Jean-Paul Delevoye veut donc pousser les salariés à travailler plus longtemps en introduisant un « âge d’équilibre » de départ assorti d’un dispositif de décote/surcote.
Les salariés auront donc la liberté d’arbitrer leur départ en retraite, une liberté totalement illusoire, puisque sous contrainte d’une pénalisation financière. Macron qui avait pourtant promis de ne pas toucher à l’âge de la retraite a donc trouvé par ce biais tordu le moyen de reculer l’âge de départ. Pour des générations de salariés nés après 1963, la perspective de la retraite s’éloigne donc aussi sûrement qu’elle l’a fait lors des précédentes réformes dites paramétriques.
Dire que l’âge légal reste à 62 ans, « c’est prendre les gens pour des imbéciles », a lancé Philippe Martinez.
« Nous avons joué le jeu, nous avons fait des propositions concrètes, et aucune n’a été retenue », a déploré le secrétaire général de la CGT qui dénonce une réforme qui pénalisera davantage les « carrières hachées ».
Par ailleurs, avec la fin de la prise en compte des 25 meilleures années chez les salariés du privé ou des six derniers mois dans la fonction publique au profit de l’ensemble de la carrière, les trajectoires ascendantes seront « particulièrement perdantes » selon la CGT des ingénieurs, cadres et techniciens.
Avec cette réforme dessinée par Delevoye, le patronat et le gouvernement ont en main les outils pour que les cotisations retraites ne progressent plus alors que les besoins de financement vont eux aller croissant. Actuellement, ces cotisations représentent 13,8 % du PIB et les libéraux rejettent toute idée de dépasser les 14 %. Or, avec le papy-boom et l’allongement de la durée de vie, notre pays comptera 35 % de retraités en plus d’ici 2050. Sans augmentation des recettes, c’est donc sur le montant de nos retraites que la réforme va permettre de jouer.

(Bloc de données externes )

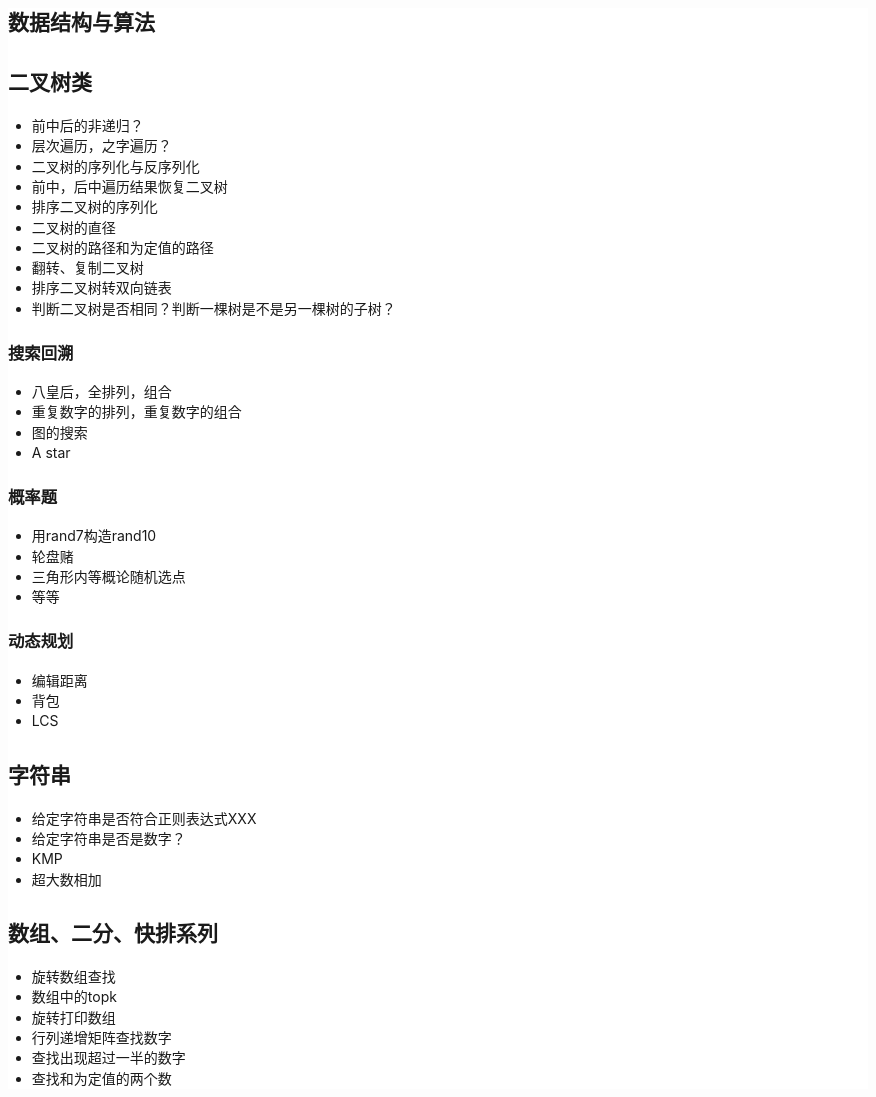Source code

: ## 数据结构与算法

## 二叉树类

- 前中后的非递归？
- 层次遍历，之字遍历？
- 二叉树的序列化与反序列化
- 前中，后中遍历结果恢复二叉树
- 排序二叉树的序列化
- 二叉树的直径
- 二叉树的路径和为定值的路径
- 翻转、复制二叉树
- 排序二叉树转双向链表
- 判断二叉树是否相同？判断一棵树是不是另一棵树的子树？

### 搜索回溯

- 八皇后，全排列，组合
- 重复数字的排列，重复数字的组合
- 图的搜索
- A star

### 概率题

- 用rand7构造rand10
- 轮盘赌
- 三角形内等概论随机选点
- 等等

### 动态规划

- 编辑距离
- 背包
- LCS

## 字符串

- 给定字符串是否符合正则表达式XXX
- 给定字符串是否是数字？
- KMP
- 超大数相加

## 数组、二分、快排系列

- 旋转数组查找
- 数组中的topk
- 旋转打印数组
- 行列递增矩阵查找数字
- 查找出现超过一半的数字
- 查找和为定值的两个数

Une fois ce système mis en place, plus besoin de réforme pour baisser les droits comme on l’a connu lors des précédentes réformes paramétriques.
C’est à cause d’une réforme comparable que les Suédois ont vu leurs pensions réduites de 7 %.
Elles ne représentent plus que 53 % de leur salaire de fin de carrière, contre 60 % en 2000. « Le Medef soutiendra les grands principes de cette réforme » a indiqué son patron, Geoffroy Roux de Bézieux, « saluant » son « ampleur ». On n’en attendait pas moins du patronat qui trouve là un écho à ses vieilles lunes. Car les premiers gagnants de cette réforme seront les banques et les assurances vers qui les générations d’actifs vont se tourner pour se constituer, quand ils le pourront et sans vraiment de sécurité, une épargne. La baisse programmée des pensions, et celles de l’encadrement en particulier, vise à généraliser les retraites par capitalisation comme complément de retraites.
La réforme Macron tranche le vieux débat entre répartition et capitalisation. Plus question de substituer une technique par une autre, il suffit de neutraliser la répartition en la cantonnant au minimum et d’inciter financièrement et fiscalement les salariés à constituer un bas de laine.